2 settembre 2026 - Sono soltanto otto container. Ma per Vizhinjam valgono molto più del numero scritto sul manifesto di carico. La MSC Beryl, portacontainer da 366 metri, è partita il 1° settembre dal nuovo hub indiano con destinazione Valencia portando il primo lotto export originato localmente imbarcato direttamente su un servizio internazionale.
I box contengono prodotti alimentari confezionati provenienti da Thiruvananthapuram e seafood da Kochi. Vizhinjam è stato sviluppato soprattutto per conquistare una parte del gigantesco traffico di transhipment indiano che per anni è passato attraverso hub stranieri come Colombo. La sua profondità naturale e la posizione immediatamente vicina alle principali rotte est-ovest permettono alle grandi portacontainer di scalare il terminal senza importanti deviazioni.

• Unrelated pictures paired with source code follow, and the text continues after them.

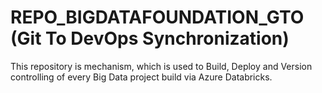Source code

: # REPO_BIGDATAFOUNDATION_GTO (Git To DevOps Synchronization)
This repository is mechanism, which is used to Build, Deploy and Version controlling of every Big Data project build via Azure Databricks.
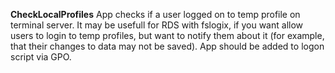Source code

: **CheckLocalProfiles**
App checks if a user logged on to temp profile on terminal server. It may be usefull for RDS with fslogix, if you want allow users to login to temp profiles, but want to notify them about it (for example, that their changes to data may not be saved).
App should be added to logon script via GPO.

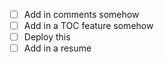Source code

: - [ ] Add in comments somehow
- [ ] Add in a TOC feature somehow
- [ ] Deploy this
- [ ] Add in a resume
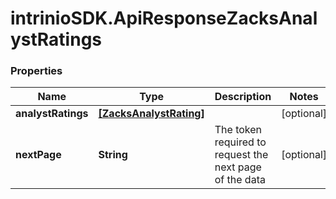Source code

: # intrinioSDK.ApiResponseZacksAnalystRatings

### Properties
Name | Type | Description | Notes
------------ | ------------- | ------------- | -------------
**analystRatings** | [**[ZacksAnalystRating]**](ZacksAnalystRating.md) |  | [optional] 
**nextPage** | **String** | The token required to request the next page of the data | [optional] 


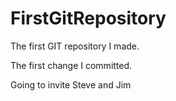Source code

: FirstGitRepository
==================

The first GIT repository I made.

The first change I committed.

Going to invite Steve and Jim
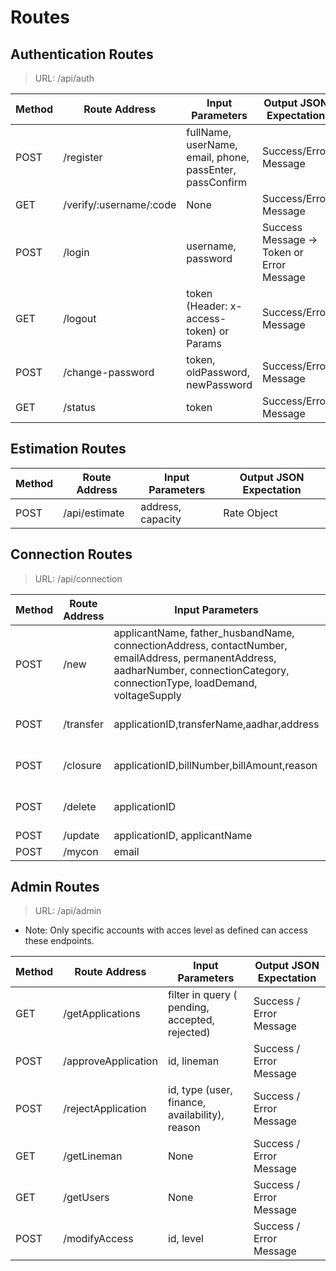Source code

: # Routes

## Authentication Routes

> URL: /api/auth

Method | Route Address | Input Parameters | Output JSON Expectation
--- | --- | --- | ---
POST | /register | fullName, userName, email, phone, passEnter, passConfirm | Success/Error Message
GET | /verify/:username/:code | None | Success/Error Message
POST | /login | username, password | Success Message -> Token or Error Message
GET | /logout | token (Header: x-access-token) or Params | Success/Error Message
POST | /change-password | token, oldPassword, newPassword | Success/Error Message
GET | /status | token | Success/Error Message

## Estimation Routes

Method | Route Address | Input Parameters | Output JSON Expectation
--- | --- | --- | ---
POST | /api/estimate | address, capacity | Rate Object

## Connection Routes

> URL: /api/connection

Method | Route Address | Input Parameters | Output JSON Expectation
--- | --- | --- | ---
POST | /new | applicantName, father_husbandName, connectionAddress, contactNumber, emailAddress, permanentAddress, aadharNumber, connectionCategory, connectionType, loadDemand, voltageSupply | Success/Error Message
POST | /transfer | applicationID,transferName,aadhar,address | updatedData Object / Error Message
POST | /closure | applicationID,billNumber,billAmount,reason | updatedData Object / Error Message
POST | /delete | applicationID | Success /Error Message
POST | /update | applicationID, applicantName | data/Error
POST | /mycon | email | data/Error

## Admin Routes

> URL: /api/admin

* Note: Only specific accounts with acces level as defined can access these endpoints.

Method | Route Address | Input Parameters | Output JSON Expectation
--- | --- | --- | ---
GET | /getApplications | filter in query ( pending, accepted, rejected) | Success / Error Message
POST | /approveApplication | id, lineman | Success / Error Message
POST | /rejectApplication | id, type (user, finance, availability), reason | Success / Error Message
GET | /getLineman | None | Success / Error Message
GET | /getUsers | None | Success / Error Message
POST | /modifyAccess | id, level | Success / Error Message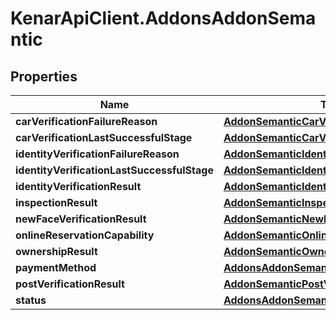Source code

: # KenarApiClient.AddonsAddonSemantic

## Properties

Name | Type | Description | Notes
------------ | ------------- | ------------- | -------------
**carVerificationFailureReason** | [**AddonSemanticCarVerificationStage**](AddonSemanticCarVerificationStage.md) |  | [optional] 
**carVerificationLastSuccessfulStage** | [**AddonSemanticCarVerificationStage**](AddonSemanticCarVerificationStage.md) |  | [optional] 
**identityVerificationFailureReason** | [**AddonSemanticIdentityVerificationStage**](AddonSemanticIdentityVerificationStage.md) |  | [optional] 
**identityVerificationLastSuccessfulStage** | [**AddonSemanticIdentityVerificationStage**](AddonSemanticIdentityVerificationStage.md) |  | [optional] 
**identityVerificationResult** | [**AddonSemanticIdentityVerificationResult**](AddonSemanticIdentityVerificationResult.md) |  | [optional] 
**inspectionResult** | [**AddonSemanticInspectionResult**](AddonSemanticInspectionResult.md) |  | [optional] 
**newFaceVerificationResult** | [**AddonSemanticNewFaceVerificationResult**](AddonSemanticNewFaceVerificationResult.md) |  | [optional] 
**onlineReservationCapability** | [**AddonSemanticOnlineReservationCapability**](AddonSemanticOnlineReservationCapability.md) |  | [optional] 
**ownershipResult** | [**AddonSemanticOwnershipResult**](AddonSemanticOwnershipResult.md) |  | [optional] 
**paymentMethod** | [**AddonsAddonSemanticPaymentMethod**](AddonsAddonSemanticPaymentMethod.md) |  | [optional] 
**postVerificationResult** | [**AddonSemanticPostVerificationResult**](AddonSemanticPostVerificationResult.md) |  | [optional] 
**status** | [**AddonsAddonSemanticStatus**](AddonsAddonSemanticStatus.md) |  | [optional] 


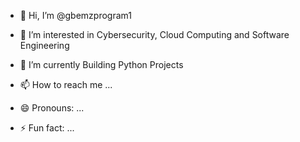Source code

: - 👋 Hi, I’m @gbemzprogram1
- 👀 I’m interested in Cybersecurity, Cloud Computing and Software Engineering
- 🌱 I’m currently Building Python Projects 

- 📫 How to reach me ...
- 😄 Pronouns: ...
- ⚡ Fun fact: ...

<!---
gbemzprogram1/gbemzprogram1 is a ✨ special ✨ repository because its `README.md` (this file) appears on your GitHub profile.
You can click the Preview link to take a look at your changes.
--->
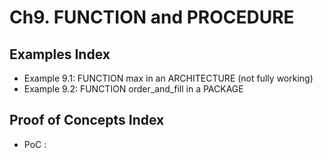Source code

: # Ch9. FUNCTION and PROCEDURE

## Examples Index
* Example 9.1: FUNCTION max in an ARCHITECTURE (not fully working)
* Example 9.2: FUNCTION order_and_fill in a PACKAGE

## Proof of Concepts Index
* PoC :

Ora inizia però una seconda partita: generare cargo gateway, non soltanto trasferire container da una nave all'altra.
Il servizio Himalaya di MSC offre proprio questa possibilità. Un esportatore dell'India meridionale può portare il proprio container a Vizhinjam e caricarlo su una deep-sea senza passare necessariamente attraverso un hub estero.
Otto box non cambiano ancora i flussi commerciali indiani. Sono però la prova operativa di un modello che, se crescerà, può farlo.
Per Vizhinjam la sfida è quindi passare da hub costruito per intercettare le navi a porto capace di intercettare anche la merce prodotta nel proprio hinterland.